» AIM
Extract all of the lines below verbatim, omitting the pictures from your answer.

Start MATERIAL PROVIDED

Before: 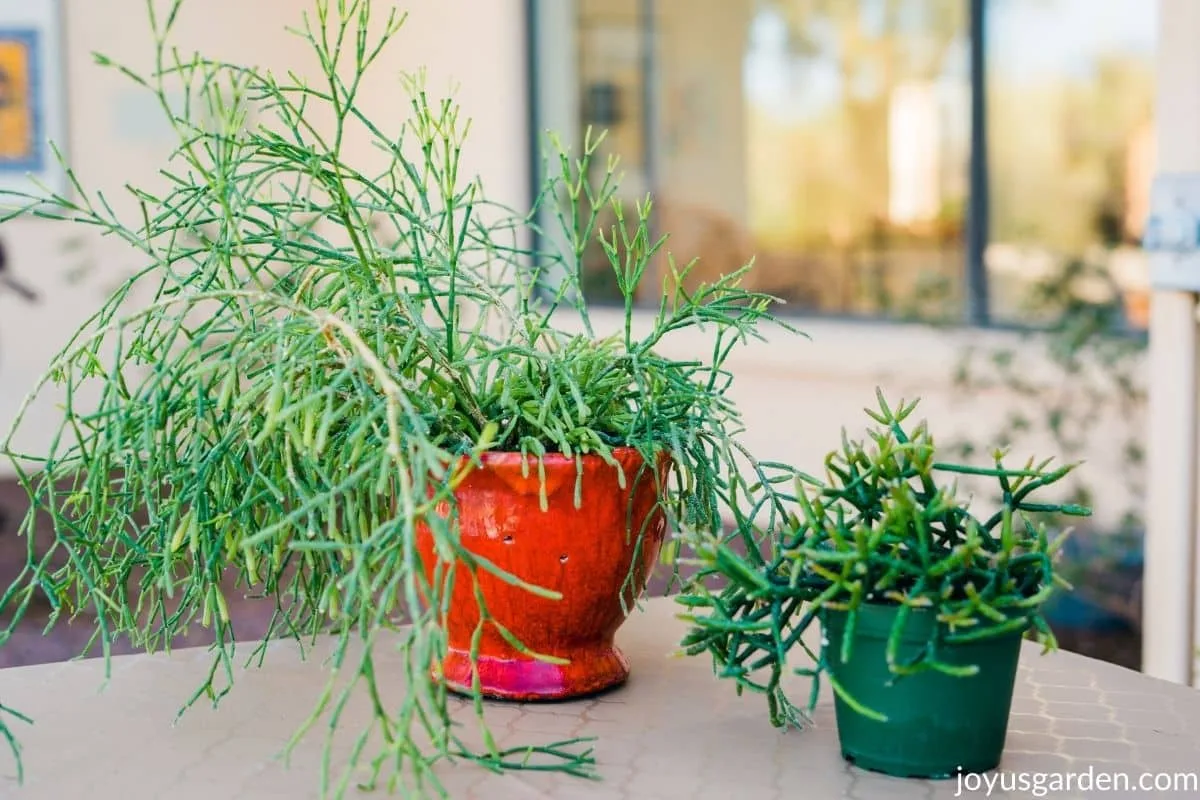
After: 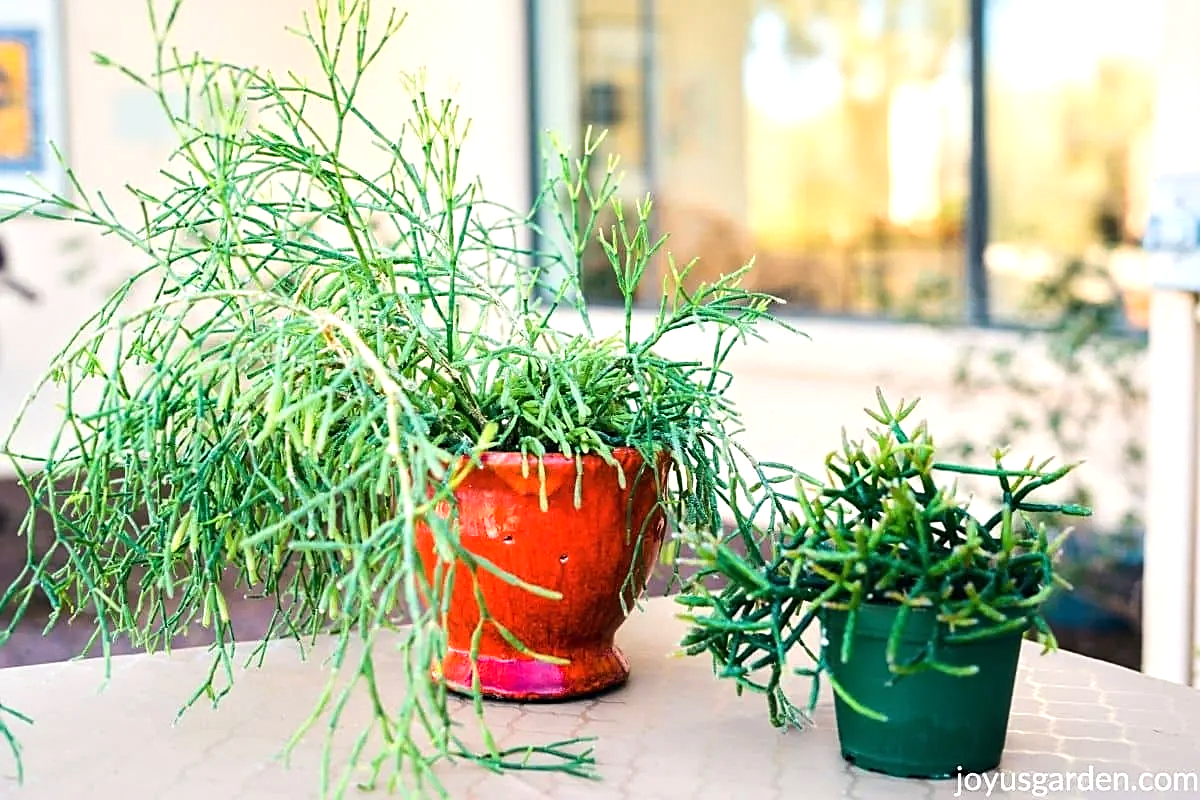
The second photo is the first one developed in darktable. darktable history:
tone equalizer: -8 EV 0.001 EV, -7 EV -0.002 EV, -6 EV 0.005 EV, -5 EV -0.066 EV, -4 EV -0.119 EV, -3 EV -0.162 EV, -2 EV 0.217 EV, -1 EV 0.71 EV, +0 EV 0.504 EV
sharpen: on, module defaults
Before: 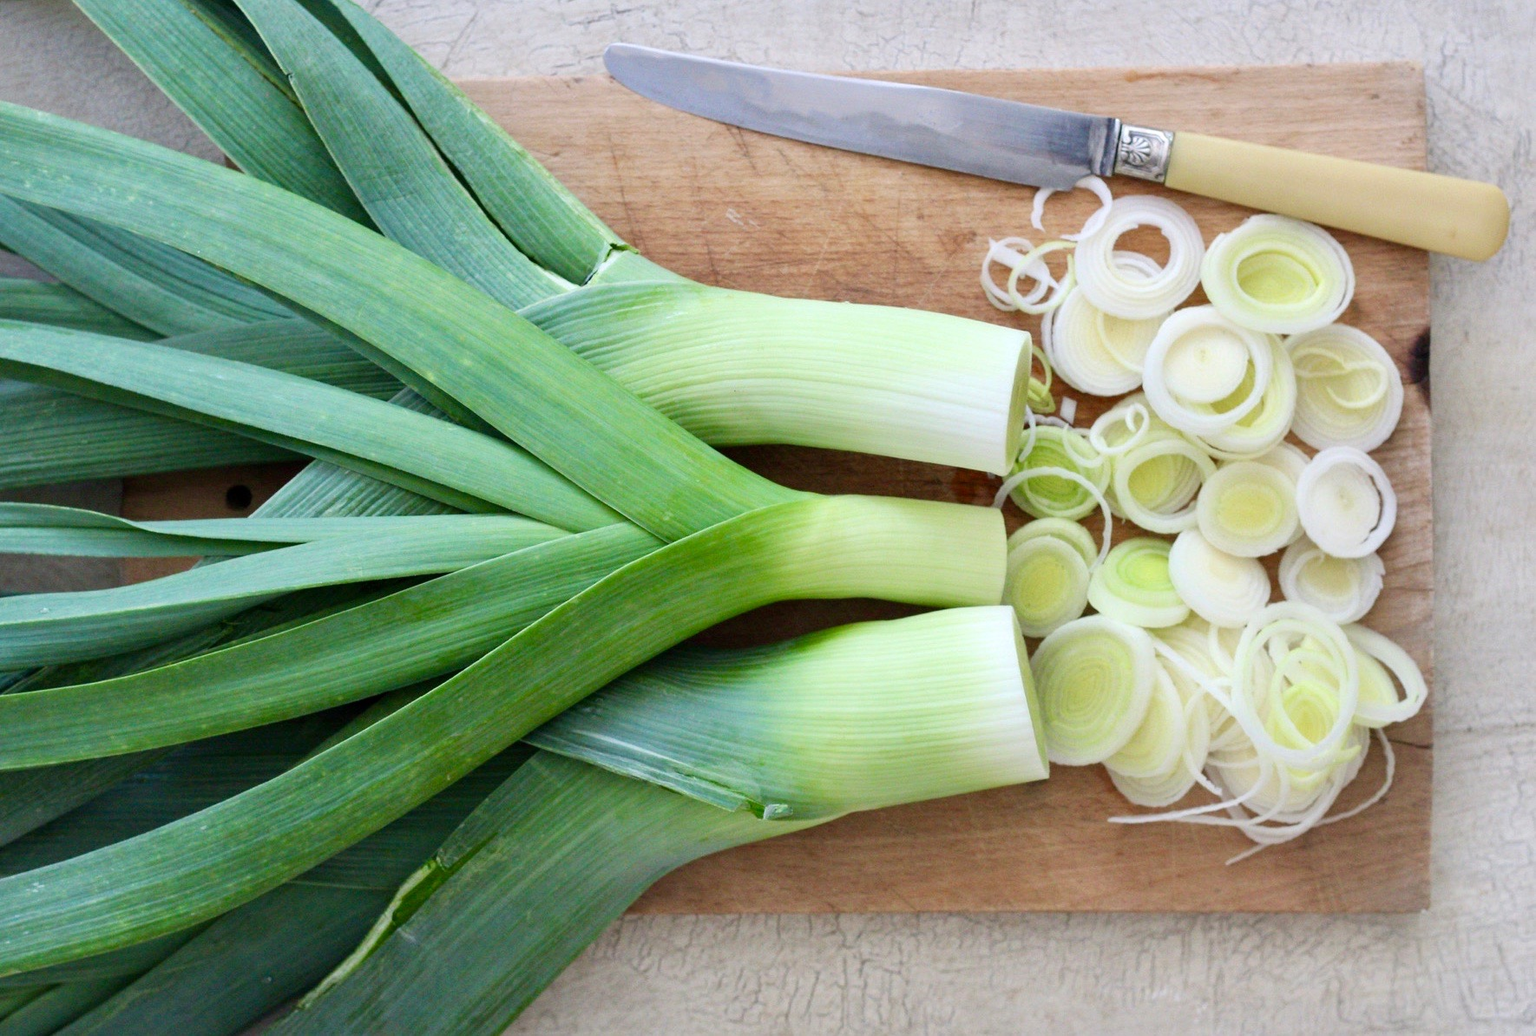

End MATERIAL PROVIDED

» SOLUTION TO THIS TASK
Before: 
After: 
The second photo is the first one developed in darktable. darktable history:
tone equalizer: -8 EV 0.001 EV, -7 EV -0.002 EV, -6 EV 0.005 EV, -5 EV -0.066 EV, -4 EV -0.119 EV, -3 EV -0.162 EV, -2 EV 0.217 EV, -1 EV 0.71 EV, +0 EV 0.504 EV
sharpen: on, module defaults
Before: 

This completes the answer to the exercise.